What does this imply?

  • Sovereign credit is often manifested in FX.

    • Europe, China and India have room to spend.
    • US and Japan do not have room to spend.

  • Geopolitics. It depends.

    • Hostilities escalate.

      • This would always be unpredictable, but some things will be unavoidable. Expenditure on unproductive assets such as military materiel will be inflationary. Economic growth could actually accelerate if industrial war machines are engaged. Post conflict resolution, technology might actually receive a boost.

    • Hostilities abate.

      • This would be the base case envisaged here. The developed world is getting too old and rich to spoil for a fight. Still, accidents can happen.

  • Savings rates.

    • Fiscal and monetary policy may tend to be progressive and lead to an aggregate reduction in savings rates. Fiscal deficits may be more persistent or rise while monetary policy is more constrained.
    • Equilibrium interest rates could rise. 

Navigating markets:

Some themes will play out over decades. However, they are path dependent and initial or near term conditions will impact trajectories.

Artificial intelligence.

The quest for AGI is unlikely to be successful, however, tangential development will be sufficient to drive a lot of innovation and productivity. There will be some significant disruption to labour markets, not from a simple displacement but expect AI to shuffle the deck. AI’s energy thirst will drive renewable energy demand until more efficient compute is engineered. Invest in renewable energy or in more efficient computing. Consider the entire ecosystems around these themes.

Longevity.

Healthcare access and cost will need to be addressed. Some countries are close to the point of a healthcare crisis.
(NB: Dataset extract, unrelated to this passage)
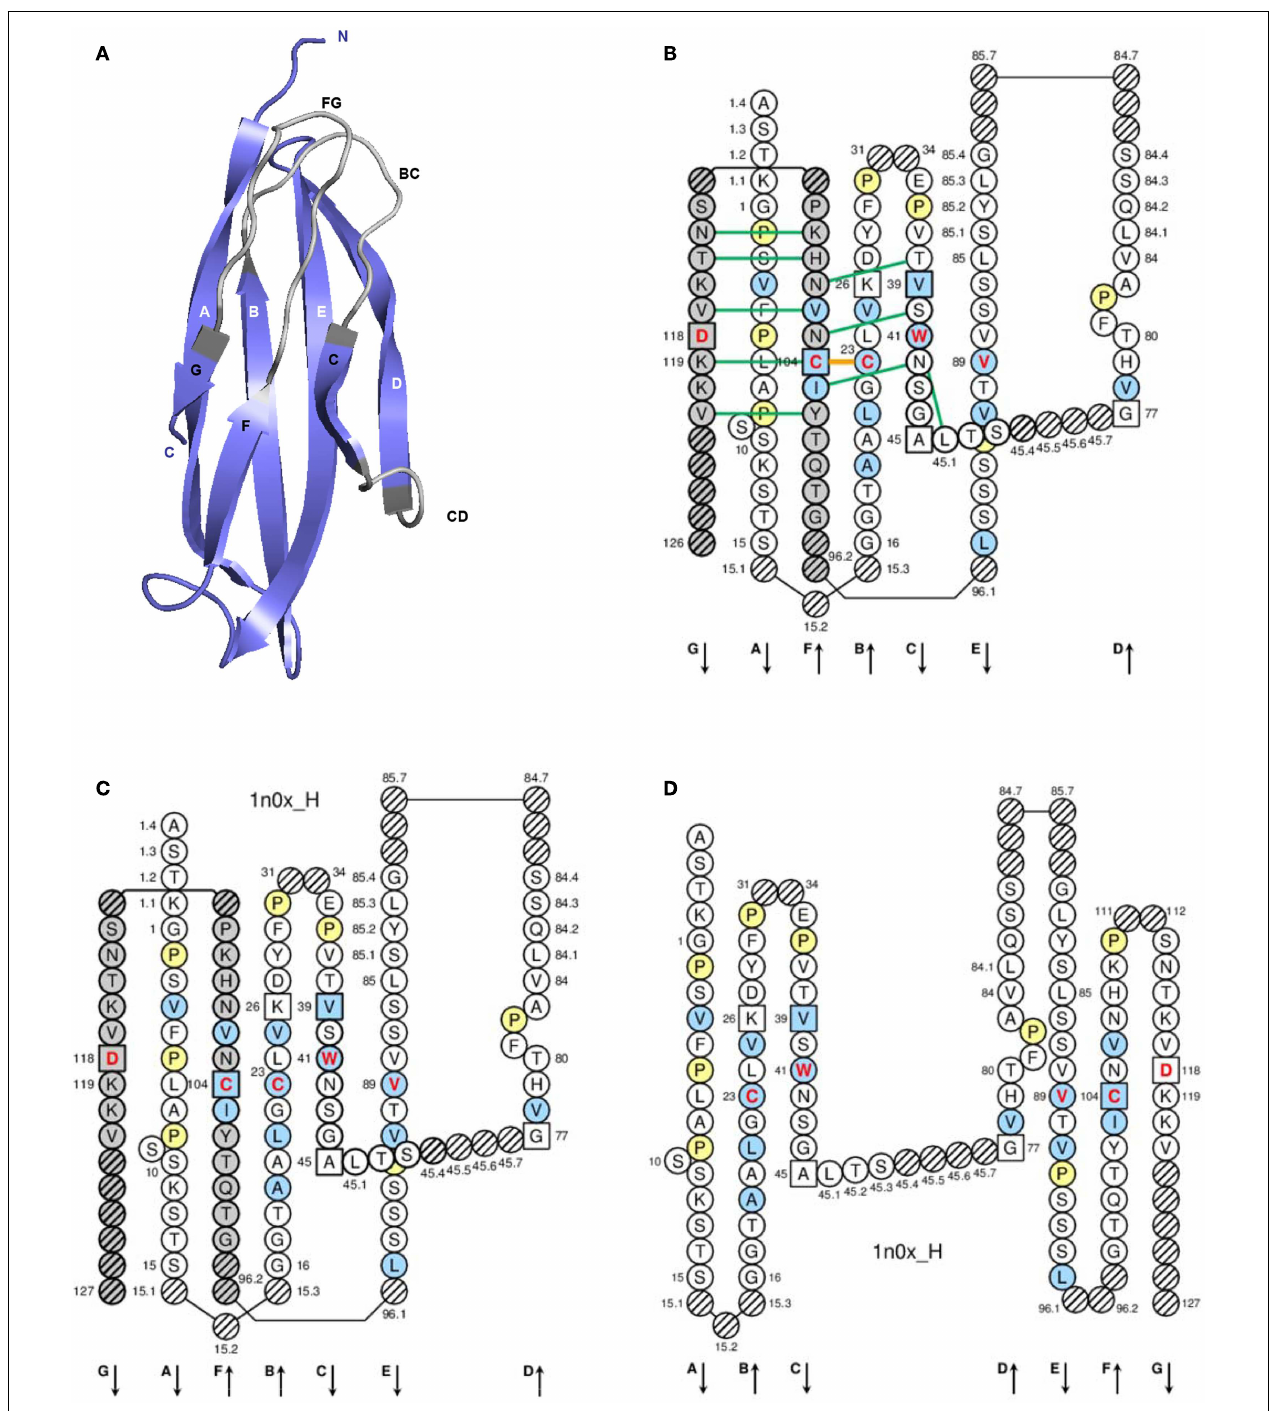
IMGT/3Dstructure-DB, from experimental 3D structure data (11–13). (C) IMGT Collier de Perles on two layers from IMGT/DomainGapAlign (12, 27, 28). (D) IMGT Colliers de Perles on one layer. Amino acids are shown in the one-letter abbreviation. All proline (P) are shown online in yellow. IMGT anchors are in square. Hatched circles are IMGT gaps according to the IMGT unique numbering for C-domain (65, 66). Positions with bold (online red) letters indicate the four conserved positions that are common to aV-domain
Labour demand and supply will need to be addressed. For many countries, labour mobility and immigration will be unavoidable and should be facilitated.

There will be implications for the savings and investment industry which will need to present public and private solutions to funding post-retirement life.

Inflation.

Interest rates are likely to rise in the longer run. Ageing populations, rising fiscal deficits, lower savings rates, constraints on monetary policy, combine to tip the balance in favour of rising interest rates, and debt service. Interest rates are one of the most important factors in asset valuations so that an opinion on the trajectory of rates will be unavoidable.

Planetary heating.

One significant contributing factor to solving planetary heating is the free rider problem. Solutions will therefore require internationally coordinated regulation. In a deglobalizing world, this will be challenging. Fortunately, renewable energy is already mostly cheaper than fossil fuels. Non-financial barriers to adoption remain, keeping capacity factors lower than they need be.
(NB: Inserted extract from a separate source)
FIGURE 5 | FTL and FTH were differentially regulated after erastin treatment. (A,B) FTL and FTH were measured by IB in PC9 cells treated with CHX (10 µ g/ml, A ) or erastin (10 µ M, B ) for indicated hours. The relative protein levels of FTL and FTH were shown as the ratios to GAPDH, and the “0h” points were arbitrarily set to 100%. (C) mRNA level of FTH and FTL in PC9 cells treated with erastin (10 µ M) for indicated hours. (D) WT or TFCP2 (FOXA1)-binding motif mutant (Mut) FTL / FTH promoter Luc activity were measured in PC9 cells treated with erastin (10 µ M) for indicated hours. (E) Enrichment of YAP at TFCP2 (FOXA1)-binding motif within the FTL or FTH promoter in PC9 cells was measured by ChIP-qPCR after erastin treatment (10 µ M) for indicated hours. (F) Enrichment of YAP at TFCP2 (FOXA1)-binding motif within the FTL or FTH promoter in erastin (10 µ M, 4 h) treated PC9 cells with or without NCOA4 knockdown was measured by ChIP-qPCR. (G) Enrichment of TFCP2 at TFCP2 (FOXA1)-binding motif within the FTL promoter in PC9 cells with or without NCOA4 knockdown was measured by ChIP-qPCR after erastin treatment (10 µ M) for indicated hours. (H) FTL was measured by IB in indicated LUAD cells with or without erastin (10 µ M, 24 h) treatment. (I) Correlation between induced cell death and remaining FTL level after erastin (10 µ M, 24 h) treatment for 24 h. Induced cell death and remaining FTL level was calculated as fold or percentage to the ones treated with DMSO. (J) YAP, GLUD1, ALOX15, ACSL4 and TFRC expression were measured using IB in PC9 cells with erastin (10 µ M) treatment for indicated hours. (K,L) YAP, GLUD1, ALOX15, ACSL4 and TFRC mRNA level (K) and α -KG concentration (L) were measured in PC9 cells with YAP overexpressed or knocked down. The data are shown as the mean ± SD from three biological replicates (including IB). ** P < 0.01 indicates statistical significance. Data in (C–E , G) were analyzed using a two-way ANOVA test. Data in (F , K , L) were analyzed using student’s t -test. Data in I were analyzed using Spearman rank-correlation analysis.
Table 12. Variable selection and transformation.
If one believes that one will be paid for solutions, then investment in decarbonisation and renewables is likely to pay off despite the current volatility in carbon markets and the uncertainty around policy support for environmental investments.

The USD and US financial hegemony.

For over 80 years the US has provided the world with a public good: the USD and a rules-based free market financial system. In return the US enjoys cheap funding and political and economic influence divorced from the health of its economy. The current US administration appears unwilling to continue to provide this support. The price is that the USD and USD interest rates will become dependent on economic fundamentals. What this means in practical terms is that fiscal indiscipline will result in credit deterioration which will manifest in both interest and exchange rates. A weak USD is not a given but will depend on the fundamental health of the US sovereign balance sheet. Higher interest rates are not a given but will depend on whether the US can manage both prudent fiscal management as well as price stability. While Trump dominates the news, we need to look beyond this Presidential term and consider the durability of his politics and policies, the individuals that might succeed him, and most of all, the integrity of the executive, legislative and judicial pillars of government.